For equipment that does normally operate full-time on the drive, having a bypass capability will allow operation when the drive must come out of service. It may (if the machine is also capable of a direct-across-line start) allow starting in the event of a drive failure so that high-profile processes can continue.

In a commercial building the HVAC system is a critical system as it supplies fresh air and comfort to the people who pay rent. The VFD with bypass was used to insure there was never an interruption in air flow.

If you have not seen a wiring diagram, a bypass is most commonly a reversing starter (two contactors and an overload) where one contactor is connected to the output of the VFD and one contactor is connected to the mains.
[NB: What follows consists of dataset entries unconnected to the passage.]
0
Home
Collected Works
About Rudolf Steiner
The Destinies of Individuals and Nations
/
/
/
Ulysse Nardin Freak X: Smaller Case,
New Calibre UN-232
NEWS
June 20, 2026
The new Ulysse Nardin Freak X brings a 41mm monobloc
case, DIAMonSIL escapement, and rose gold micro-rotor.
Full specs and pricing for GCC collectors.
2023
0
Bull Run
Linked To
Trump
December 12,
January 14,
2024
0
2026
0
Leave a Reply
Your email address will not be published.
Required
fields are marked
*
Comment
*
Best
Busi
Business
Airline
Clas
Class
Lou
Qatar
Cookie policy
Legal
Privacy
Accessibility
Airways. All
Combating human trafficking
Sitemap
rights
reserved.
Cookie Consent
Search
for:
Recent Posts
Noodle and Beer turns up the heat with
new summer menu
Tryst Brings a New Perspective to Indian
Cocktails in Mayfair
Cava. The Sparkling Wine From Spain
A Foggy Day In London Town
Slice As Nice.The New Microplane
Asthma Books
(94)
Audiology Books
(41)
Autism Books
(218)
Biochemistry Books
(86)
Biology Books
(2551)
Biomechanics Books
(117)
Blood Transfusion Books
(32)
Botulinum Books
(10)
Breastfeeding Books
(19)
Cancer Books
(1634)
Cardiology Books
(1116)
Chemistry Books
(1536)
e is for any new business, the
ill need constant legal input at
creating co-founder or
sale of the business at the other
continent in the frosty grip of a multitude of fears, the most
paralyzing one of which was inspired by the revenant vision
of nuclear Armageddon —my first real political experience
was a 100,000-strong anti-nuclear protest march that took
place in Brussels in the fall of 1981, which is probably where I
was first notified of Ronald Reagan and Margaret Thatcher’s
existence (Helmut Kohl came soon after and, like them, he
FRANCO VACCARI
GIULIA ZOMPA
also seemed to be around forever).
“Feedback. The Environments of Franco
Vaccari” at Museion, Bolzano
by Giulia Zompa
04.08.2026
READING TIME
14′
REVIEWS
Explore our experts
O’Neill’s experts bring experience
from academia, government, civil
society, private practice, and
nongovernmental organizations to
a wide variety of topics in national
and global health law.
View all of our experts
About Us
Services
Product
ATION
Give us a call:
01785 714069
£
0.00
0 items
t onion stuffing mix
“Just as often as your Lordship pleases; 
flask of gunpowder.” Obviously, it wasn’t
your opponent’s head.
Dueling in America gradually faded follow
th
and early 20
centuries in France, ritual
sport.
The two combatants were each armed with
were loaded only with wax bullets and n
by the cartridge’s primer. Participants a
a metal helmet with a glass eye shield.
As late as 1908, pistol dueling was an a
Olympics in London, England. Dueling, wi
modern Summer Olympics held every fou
Both power paths have protection. This is often called a Two Contactor Bypass. A more complete system places another contactor in front of the VFD so as to completely isolate the VFD for service. Surprise! That is called a Three Contactor Bypass. Using a reversing starter prevents closing both contactors by a mechanical interlock (but you knew that!!).

Normal operation has the VFD supplying power to the motor through its contactor with variable frequency. If the VFD dies (or at least goes into cardiac arrest) you would open the variable frequency drive contactor(s) and close the mains contactor putting the motor at full speed.

I have seen bypassed VFDs run for years that way. I actually sold a project to a hospital where the specification required a bypass on each drive. When I started up the VFDs I wanted to test the bypass to check for rotation. I was told to just bump the motors because the HVAC duct system could not handle the volume supplied by a motor running at full speed and could suffer rupture if I did so!